Les électeurs des zones tenues par le régime syrien se préparent à se rendre aux urnes mardi pour une élection que Bachar al-Assad est assuré de remporter, trois ans après le début d'une révolte contre le pouvoir qui s'est transformée en conflit sanglant.

Selon le ministère de l'Intérieur, 15 millions de Syriens sont appelés à voter dans un pays exsangue, loin des zones d'affrontement entre armée et rebelles.

La presse a évoqué «un plan de sécurité» mis en place depuis dimanche dans toutes les villes syriennes «pour protéger» les électeurs et les bureaux de vote contre d'éventuelles attaques.

«Les forces armées et de sécurité sont en état d'alerte maximum afin d'assurer la sécurité des Syriens désirant voter», affirme lundi le quotidien al-Watan, proche du régime.

Les plus de 9000 bureaux de vote installés à travers la Syrie en guerre «sont sécurisés», insiste le journal en demandant aux Syriens de ne pas s'inquiéter.

À Damas, le bruit court depuis un certain temps que les bureaux de vote, ouverts mardi de 7 h (minuit à Montréal) à 19 h (midi à Montréal), seront la cible des rebelles dont les positions entourent la capitale.

Le parti Baas au pouvoir en Syrie depuis un demi-siècle, des dirigeants religieux et des partis politiques syriens appellent à réélire M. Assad, même si l'issue du scrutin ne fait aucun doute.

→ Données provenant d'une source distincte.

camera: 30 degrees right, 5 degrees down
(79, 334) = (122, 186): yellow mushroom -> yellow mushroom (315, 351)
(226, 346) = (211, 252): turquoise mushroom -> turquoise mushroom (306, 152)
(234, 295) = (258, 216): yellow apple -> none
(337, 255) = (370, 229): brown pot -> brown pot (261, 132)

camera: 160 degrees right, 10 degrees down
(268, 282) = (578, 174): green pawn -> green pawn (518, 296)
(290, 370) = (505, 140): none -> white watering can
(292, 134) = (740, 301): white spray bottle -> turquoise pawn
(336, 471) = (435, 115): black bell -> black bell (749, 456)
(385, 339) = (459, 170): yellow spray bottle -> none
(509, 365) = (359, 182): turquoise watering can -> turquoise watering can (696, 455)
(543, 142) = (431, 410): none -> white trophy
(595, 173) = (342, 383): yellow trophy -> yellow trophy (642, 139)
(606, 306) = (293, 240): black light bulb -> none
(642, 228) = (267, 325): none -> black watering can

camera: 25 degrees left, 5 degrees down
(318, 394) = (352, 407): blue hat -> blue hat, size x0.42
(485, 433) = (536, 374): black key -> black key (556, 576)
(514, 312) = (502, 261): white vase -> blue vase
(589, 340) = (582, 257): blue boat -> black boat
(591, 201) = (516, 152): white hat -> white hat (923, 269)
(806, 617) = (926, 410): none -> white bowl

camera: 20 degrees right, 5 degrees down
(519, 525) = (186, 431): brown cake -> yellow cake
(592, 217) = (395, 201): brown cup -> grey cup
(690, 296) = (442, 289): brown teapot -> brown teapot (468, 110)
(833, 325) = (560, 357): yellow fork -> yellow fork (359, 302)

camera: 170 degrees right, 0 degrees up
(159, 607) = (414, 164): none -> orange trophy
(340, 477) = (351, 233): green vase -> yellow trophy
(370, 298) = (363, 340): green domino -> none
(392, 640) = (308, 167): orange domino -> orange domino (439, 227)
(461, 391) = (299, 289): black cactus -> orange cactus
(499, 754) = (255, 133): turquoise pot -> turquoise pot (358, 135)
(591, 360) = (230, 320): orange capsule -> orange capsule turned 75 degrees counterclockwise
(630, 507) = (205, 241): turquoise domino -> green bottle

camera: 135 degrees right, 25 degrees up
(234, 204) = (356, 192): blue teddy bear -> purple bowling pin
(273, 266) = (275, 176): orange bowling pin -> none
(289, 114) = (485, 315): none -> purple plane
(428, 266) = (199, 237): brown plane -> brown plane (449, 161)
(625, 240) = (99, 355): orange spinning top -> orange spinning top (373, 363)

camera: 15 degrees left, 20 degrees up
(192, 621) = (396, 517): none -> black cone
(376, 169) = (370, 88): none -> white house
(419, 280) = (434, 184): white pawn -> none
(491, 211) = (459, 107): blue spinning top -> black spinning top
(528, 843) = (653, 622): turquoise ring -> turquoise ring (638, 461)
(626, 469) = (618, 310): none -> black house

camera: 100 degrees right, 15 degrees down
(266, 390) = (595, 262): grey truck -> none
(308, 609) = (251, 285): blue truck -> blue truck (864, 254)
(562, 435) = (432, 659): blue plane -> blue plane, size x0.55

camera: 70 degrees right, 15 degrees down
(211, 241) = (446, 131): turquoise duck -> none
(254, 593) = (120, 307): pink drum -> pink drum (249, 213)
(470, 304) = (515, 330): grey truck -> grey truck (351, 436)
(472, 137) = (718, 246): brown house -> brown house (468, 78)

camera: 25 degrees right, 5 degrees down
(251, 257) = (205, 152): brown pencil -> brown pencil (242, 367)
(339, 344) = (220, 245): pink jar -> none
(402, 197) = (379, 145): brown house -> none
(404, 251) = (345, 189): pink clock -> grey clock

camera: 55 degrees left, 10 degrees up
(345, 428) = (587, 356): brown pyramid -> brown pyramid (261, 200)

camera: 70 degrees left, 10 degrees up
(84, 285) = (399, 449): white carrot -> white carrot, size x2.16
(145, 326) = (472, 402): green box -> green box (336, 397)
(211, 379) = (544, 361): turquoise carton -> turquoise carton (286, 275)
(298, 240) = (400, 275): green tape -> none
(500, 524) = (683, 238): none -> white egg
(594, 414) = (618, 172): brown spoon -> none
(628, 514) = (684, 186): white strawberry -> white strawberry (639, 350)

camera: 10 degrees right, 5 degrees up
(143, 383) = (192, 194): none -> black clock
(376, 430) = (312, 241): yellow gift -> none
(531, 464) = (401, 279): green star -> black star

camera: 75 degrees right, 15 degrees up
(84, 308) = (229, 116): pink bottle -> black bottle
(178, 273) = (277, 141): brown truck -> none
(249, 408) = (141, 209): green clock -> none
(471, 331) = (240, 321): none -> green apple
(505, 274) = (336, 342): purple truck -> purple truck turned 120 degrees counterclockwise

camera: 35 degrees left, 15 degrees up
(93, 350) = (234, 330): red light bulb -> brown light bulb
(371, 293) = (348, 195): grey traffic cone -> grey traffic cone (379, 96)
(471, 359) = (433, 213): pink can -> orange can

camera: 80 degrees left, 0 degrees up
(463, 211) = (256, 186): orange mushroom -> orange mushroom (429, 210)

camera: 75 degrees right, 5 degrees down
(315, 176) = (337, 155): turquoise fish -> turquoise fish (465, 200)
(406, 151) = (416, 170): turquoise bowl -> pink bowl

«Demain, les Syriens auront leur mot à dire. Ils éliront un dirigeant qui ramènera la sécurité et préservera la souveraineté», écrit le quotidien officiel as-Saoura.

«Les élections présidentielles sont une véritable occasion pour tous les Syriens d'exprimer (...) leur opinion personnelle en toute transparence», a renchéri le ministre syrien de l'Information Omrane al-Zohbi dans un entretien dimanche soir à la télévision d'État.

Trois candidats, dont le président Assad, sont en lice pour cette élection. Il s'agit théoriquement de la première présidentielle depuis plus de cinquante ans en Syrie, M. Assad et son père Hafez - qui a dirigé le pays d'une main de fer de 1970 à 2000 - ayant été nommés à l'issue de référendums.

Les portraits de Bachar al-Assad et les affiches à sa gloire, ainsi que ceux des deux autres candidats, qui tapissaient la ville ont commencé à être enlevés lundi, à la fin de la campagne électorale.

Tandis que ces élections se déroulent face à des insurgés et une opposition profondément divisés, et des alliés arabes et occidentaux impuissants, le régime enregistre des avancées sur le terrain.

L'opposition qui dénonce une «élection du sang» alors que le conflit a fait plus de 162 000 morts selon l'Observatoire syrien des droits de l'homme (OSDH), a appelé au boycott du scrutin, organisé selon une loi excluant de facto toute candidature de l'opposition.

Interrogé par l'AFP, un employé dans la fonction publique à Damas affirme qu'il ira certainement voter. «J'y suis contraint, car il y a un bureau de vote dans l'établissement où je travaille. Je ne vais pas pouvoir y échapper».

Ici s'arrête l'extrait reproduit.